> _What you have to do_
Convert every line of the items below into a JSON list of strings, one string per line, omitting blank lines.
— START Records for the exercise —
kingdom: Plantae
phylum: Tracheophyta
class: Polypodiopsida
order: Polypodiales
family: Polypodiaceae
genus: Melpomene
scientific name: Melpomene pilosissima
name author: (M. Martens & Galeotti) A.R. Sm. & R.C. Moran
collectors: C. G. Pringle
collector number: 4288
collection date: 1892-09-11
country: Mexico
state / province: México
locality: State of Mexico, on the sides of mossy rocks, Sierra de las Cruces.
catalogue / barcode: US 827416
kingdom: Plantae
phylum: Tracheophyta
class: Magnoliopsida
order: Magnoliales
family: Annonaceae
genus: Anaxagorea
— END Records for the exercise —
> _Solution to this task_
[
  "kingdom: Plantae",
  "phylum: Tracheophyta",
  "class: Polypodiopsida",
  "order: Polypodiales",
  "family: Polypodiaceae",
  "genus: Melpomene",
  "scientific name: Melpomene pilosissima",
  "name author: (M. Martens & Galeotti) A.R. Sm. & R.C. Moran",
  "collectors: C. G. Pringle",
  "collector number: 4288",
  "collection date: 1892-09-11",
  "country: Mexico",
  "state / province: México",
  "locality: State of Mexico, on the sides of mossy rocks, Sierra de las Cruces.",
  "catalogue / barcode: US 827416",
  "kingdom: Plantae",
  "phylum: Tracheophyta",
  "class: Magnoliopsida",
  "order: Magnoliales",
  "family: Annonaceae",
  "genus: Anaxagorea"
]